PROBLEM STATEMENT
Find each line below that includes "доклада", then copy it.

INFORMATION GIVEN
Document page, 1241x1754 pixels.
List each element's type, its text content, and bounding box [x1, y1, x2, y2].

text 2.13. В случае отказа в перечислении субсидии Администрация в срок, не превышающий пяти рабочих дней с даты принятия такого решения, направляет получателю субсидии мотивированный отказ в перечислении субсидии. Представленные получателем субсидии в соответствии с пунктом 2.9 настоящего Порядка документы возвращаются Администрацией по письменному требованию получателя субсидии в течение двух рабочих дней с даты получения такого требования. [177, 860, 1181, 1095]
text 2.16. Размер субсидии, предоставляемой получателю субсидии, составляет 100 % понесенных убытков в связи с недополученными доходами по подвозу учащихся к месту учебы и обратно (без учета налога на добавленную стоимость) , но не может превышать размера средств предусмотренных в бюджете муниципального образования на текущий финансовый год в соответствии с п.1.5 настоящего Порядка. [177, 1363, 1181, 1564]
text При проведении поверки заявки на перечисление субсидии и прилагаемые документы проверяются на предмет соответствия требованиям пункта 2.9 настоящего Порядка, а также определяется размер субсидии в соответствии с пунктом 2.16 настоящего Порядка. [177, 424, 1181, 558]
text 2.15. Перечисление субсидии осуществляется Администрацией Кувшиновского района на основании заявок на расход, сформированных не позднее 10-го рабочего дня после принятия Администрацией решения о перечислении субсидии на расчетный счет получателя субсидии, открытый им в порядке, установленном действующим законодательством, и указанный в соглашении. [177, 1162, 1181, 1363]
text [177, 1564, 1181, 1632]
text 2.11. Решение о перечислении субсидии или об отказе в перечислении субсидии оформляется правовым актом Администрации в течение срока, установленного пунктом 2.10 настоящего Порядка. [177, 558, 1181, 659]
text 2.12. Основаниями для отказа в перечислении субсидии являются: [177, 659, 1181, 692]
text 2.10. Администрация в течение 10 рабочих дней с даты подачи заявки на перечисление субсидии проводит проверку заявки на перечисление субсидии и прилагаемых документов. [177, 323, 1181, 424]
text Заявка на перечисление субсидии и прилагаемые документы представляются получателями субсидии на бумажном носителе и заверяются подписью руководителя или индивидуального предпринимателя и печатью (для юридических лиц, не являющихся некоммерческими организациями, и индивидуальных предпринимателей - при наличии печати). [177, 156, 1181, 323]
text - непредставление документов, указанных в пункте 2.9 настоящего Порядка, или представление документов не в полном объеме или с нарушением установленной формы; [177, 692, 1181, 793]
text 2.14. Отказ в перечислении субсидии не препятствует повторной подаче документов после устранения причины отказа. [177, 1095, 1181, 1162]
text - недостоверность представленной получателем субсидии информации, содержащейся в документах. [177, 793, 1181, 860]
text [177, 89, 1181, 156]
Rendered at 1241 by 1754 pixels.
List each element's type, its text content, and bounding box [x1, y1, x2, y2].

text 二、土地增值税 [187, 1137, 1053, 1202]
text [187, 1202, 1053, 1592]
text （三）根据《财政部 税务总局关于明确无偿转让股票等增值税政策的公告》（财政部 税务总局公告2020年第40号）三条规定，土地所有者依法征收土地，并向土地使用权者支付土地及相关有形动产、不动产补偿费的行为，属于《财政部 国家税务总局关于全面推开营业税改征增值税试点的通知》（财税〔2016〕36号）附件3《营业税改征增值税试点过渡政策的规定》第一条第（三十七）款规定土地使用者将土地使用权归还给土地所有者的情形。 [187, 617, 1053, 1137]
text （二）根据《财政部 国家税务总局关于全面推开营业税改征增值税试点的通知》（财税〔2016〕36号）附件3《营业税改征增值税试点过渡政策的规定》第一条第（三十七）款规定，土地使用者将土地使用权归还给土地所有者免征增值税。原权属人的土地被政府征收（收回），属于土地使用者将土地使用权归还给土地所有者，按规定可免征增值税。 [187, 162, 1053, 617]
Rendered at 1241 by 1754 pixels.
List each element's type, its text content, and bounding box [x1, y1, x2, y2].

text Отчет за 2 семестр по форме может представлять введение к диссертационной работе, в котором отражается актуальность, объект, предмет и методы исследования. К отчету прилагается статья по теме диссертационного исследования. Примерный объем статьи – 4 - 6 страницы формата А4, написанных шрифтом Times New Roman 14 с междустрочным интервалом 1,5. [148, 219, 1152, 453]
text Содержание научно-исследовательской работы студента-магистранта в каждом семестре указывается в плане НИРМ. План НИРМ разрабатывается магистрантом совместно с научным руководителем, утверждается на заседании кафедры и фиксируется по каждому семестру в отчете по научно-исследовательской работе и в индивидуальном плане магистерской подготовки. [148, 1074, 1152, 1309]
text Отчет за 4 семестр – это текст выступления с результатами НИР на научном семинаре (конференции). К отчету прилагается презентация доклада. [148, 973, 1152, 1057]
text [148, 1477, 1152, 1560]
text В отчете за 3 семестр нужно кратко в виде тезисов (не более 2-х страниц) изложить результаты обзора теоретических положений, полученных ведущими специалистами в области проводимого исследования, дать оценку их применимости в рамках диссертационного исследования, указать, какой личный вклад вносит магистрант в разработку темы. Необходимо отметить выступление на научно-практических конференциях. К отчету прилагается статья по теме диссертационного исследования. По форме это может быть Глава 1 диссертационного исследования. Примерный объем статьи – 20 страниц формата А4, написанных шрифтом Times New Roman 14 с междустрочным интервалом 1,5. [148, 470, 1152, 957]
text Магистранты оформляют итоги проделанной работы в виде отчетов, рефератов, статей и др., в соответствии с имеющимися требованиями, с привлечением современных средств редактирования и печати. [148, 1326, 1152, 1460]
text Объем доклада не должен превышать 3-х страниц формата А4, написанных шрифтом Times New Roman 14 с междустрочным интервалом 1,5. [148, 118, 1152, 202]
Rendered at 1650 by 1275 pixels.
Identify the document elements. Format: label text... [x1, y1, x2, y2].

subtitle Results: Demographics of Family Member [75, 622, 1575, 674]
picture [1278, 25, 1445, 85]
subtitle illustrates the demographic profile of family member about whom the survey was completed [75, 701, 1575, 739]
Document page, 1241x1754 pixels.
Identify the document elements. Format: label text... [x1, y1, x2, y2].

EXERCISE RESULT
text Отчет за 4 семестр – это текст выступления с результатами НИР на научном семинаре (конференции). К отчету прилагается презентация доклада. [148, 973, 1152, 1057]
text Объем доклада не должен превышать 3-х страниц формата А4, написанных шрифтом Times New Roman 14 с междустрочным интервалом 1,5. [148, 118, 1152, 202]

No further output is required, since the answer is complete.